Herons serves breakfast, brunch, lunch, and dinner. My wife and I had a 7pm reservation on a Saturday. We showed up early and had drinks at the Umstead's Bar & Lounge. It was really nice (the entire property was) and set the tone for what turned into a magnificent evening. The Bar & Lounge was busy before and after our dinner. The Umstead is a happening place.
For dinner, we went with Herons' standard four-course prix fixe dinner at $170 per person. For comparison, four courses at Fearrington House was $150 per person. Both offer $100 drink/wine pairings and supplements for certain courses. Both also offer more elaborate tasting menus. At Herons, it's the "Art Tour," consisting of 8-15 courses at $250 per person.

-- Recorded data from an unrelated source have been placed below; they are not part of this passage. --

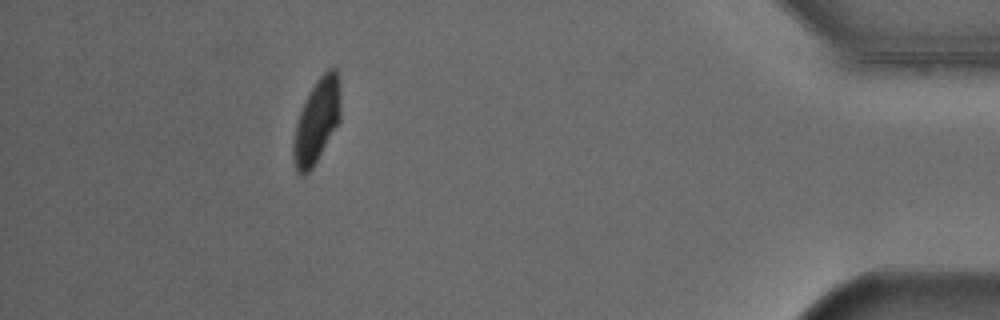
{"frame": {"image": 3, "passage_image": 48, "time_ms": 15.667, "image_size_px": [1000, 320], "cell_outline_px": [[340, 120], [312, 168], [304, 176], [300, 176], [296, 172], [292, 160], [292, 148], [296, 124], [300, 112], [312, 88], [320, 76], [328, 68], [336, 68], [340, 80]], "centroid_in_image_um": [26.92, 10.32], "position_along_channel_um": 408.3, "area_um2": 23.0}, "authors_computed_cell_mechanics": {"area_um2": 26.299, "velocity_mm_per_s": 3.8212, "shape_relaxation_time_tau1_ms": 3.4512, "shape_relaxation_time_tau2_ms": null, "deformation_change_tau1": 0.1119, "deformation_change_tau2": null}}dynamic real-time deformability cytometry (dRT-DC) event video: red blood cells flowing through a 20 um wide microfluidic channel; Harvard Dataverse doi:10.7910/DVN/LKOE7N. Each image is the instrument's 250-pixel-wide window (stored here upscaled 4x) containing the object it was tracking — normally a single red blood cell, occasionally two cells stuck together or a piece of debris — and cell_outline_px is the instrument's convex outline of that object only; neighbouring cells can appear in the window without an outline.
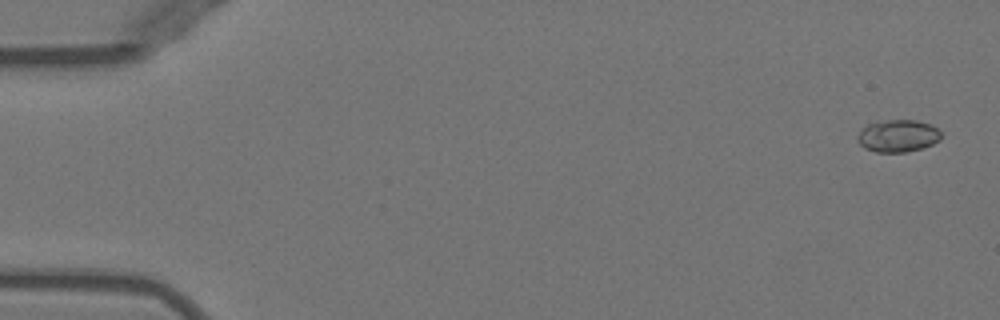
{"species": "Egyptian fruit bat (a non-hibernating species)", "species_latin": "Rousettus aegyptiacus", "temperature_condition": "warm", "stored_images_in_passage": 51, "camera_frame_rate_fps": 3000, "um_per_image_px": 0.085, "animal": {"sex": "female"}, "frame": {"image": 1, "passage_image": 2, "time_ms": 0.333, "image_size_px": [1000, 320], "cell_outline_px": [[940, 140], [932, 144], [920, 148], [904, 152], [876, 152], [864, 148], [856, 140], [856, 136], [868, 124], [888, 120], [916, 120], [928, 124], [936, 128], [940, 132]], "centroid_in_image_um": [76.29, 11.55], "position_along_channel_um": 8.7, "area_um2": 15.49}}
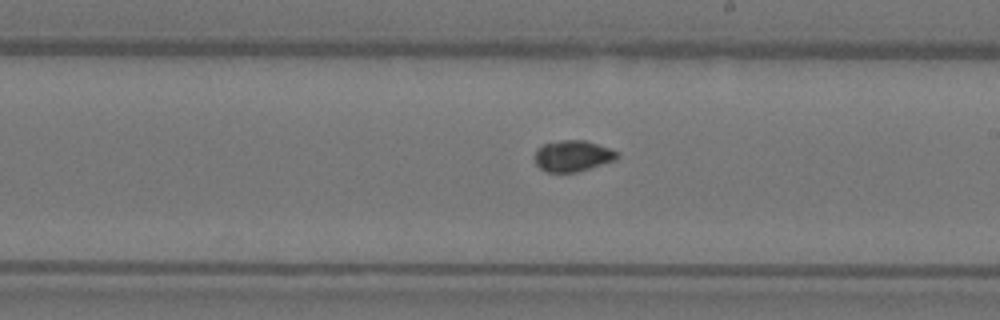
{"frame": {"image": 2, "passage_image": 30, "time_ms": 9.667, "image_size_px": [1000, 320], "cell_outline_px": [[620, 156], [616, 160], [576, 172], [548, 172], [540, 168], [536, 164], [536, 152], [544, 144], [560, 140], [584, 140], [620, 152]], "centroid_in_image_um": [48.72, 13.26], "position_along_channel_um": 240.3, "area_um2": 14.74}}
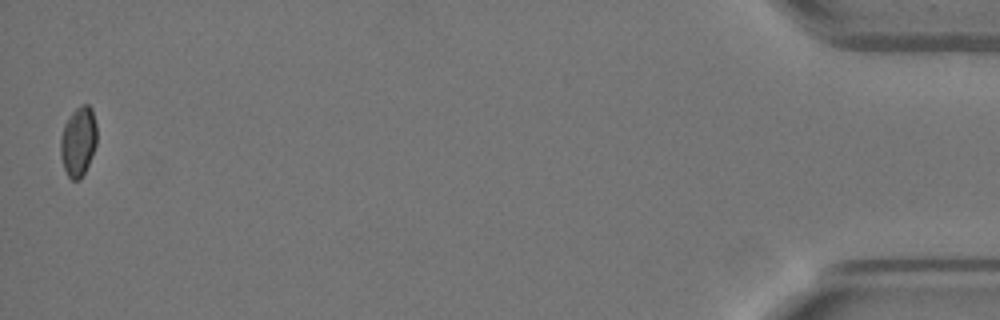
{"frame": {"image": 3, "passage_image": 51, "time_ms": 16.667, "image_size_px": [1000, 320], "cell_outline_px": [[96, 144], [88, 164], [80, 180], [72, 180], [68, 176], [64, 168], [60, 156], [60, 136], [64, 124], [72, 112], [80, 104], [88, 104], [92, 108], [96, 124]], "centroid_in_image_um": [6.64, 12.0], "position_along_channel_um": 428.6, "area_um2": 14.8}, "authors_computed_cell_mechanics": {"area_um2": 15.028, "velocity_mm_per_s": 3.995, "shape_relaxation_time_tau1_ms": null, "shape_relaxation_time_tau2_ms": 0.4141, "deformation_change_tau1": null, "deformation_change_tau2": 0.0355}}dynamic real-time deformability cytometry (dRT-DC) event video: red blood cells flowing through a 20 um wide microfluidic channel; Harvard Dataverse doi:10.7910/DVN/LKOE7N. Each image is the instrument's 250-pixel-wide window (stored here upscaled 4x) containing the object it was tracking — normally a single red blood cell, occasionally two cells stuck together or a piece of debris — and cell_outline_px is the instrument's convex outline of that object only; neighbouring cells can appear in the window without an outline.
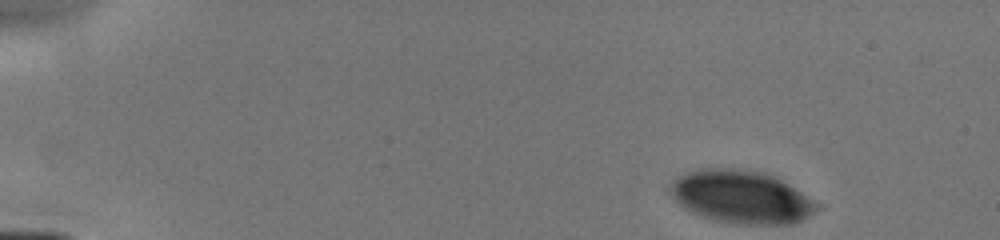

We got to choose from 4-5 selections for each course. My wife and I chose different things for each course so we could try many dishes. Here's what we got:
Cocktails
* Lilac ($16) - Cathead vodka, creme de violette, blueberry, lychee, yuzu
* Ruby cocktail ($16) - Lunazul Reposado, rhubarb, One Oak Farm beets, citrus
Non-Alcoholic Infusions
* Drinking Vinegars - Strawberry-Basil ($8)
Before First
* English pea macarons with creme fraiche and Siberian caviar
* Buckwheat baguettes and butter from Marietta, Georgia
First
* Oyster - poached, Charleston Gold Rice, Champagne Sabayon
* Wagyu - asparagus, egg sauce, finger lime, kosho, sauce Japonaise
Before Second
* Chef's play on bacon, eggs and toast; quail eggs, bacon mousse, edible nest
* Chive croissants with garlic butter
Second
* Egg - 62-degree egg, One Oak grits, mushroom, Iberico ham, shrimp.
* Foie Gras ($20 supplement) - strawberries, sudachi, salted Marcona almond creme; Carolina pineberries
Before Entrees
* Duck confit corn dogs, made to look like cattails
* Milk bread with honey butter
Entrees
* Tuna - ossetra, miso, chive, Meyer lemon, brown butter dashi
* Beef - two styles (strip steak and short rib), farm carrots, sea buckthorn puree, Shaoxing sauce
Before Dessert
* Elderflower pickled rhubarb, lime (and other ingredients I forgot)
* French press decaf coffee (large, $9)
Dessert
* Honey - milk ganache, kataifi, orange blossom, nitro labneh, bee pollen
* Cheese - Fromager d'Affinois espuma, air baguette, mostarda, English peas
After Dessert Gifts
* Dark chocolate, yuzu gummies with blueberry centers, housemade Red Hots, and caramels
The four-course was an "art tour" itself. It was truly a culinary adventure with neat surprises along the way. And for those wondering, we left the restaurant completely stuffed. The timing and attention to detail was almost impeccable. For example, the butters that accompanied the bread courses were consistently themed. The garlic butter that came with the croissants looked like leaves and the honey butter that came with the milk bread looked like honeycomb. The quail eggs in the edible nest and the duck confit corn dog cattails were creative and fun. The 62-degree egg was served in/with wooden bowls and a wooden spoon rest made from fallen trees on the property. The dishes were unique and the flavors and textures were superb.
The entire Herons and Umstead staff were terrific, including our fantastic server Mike.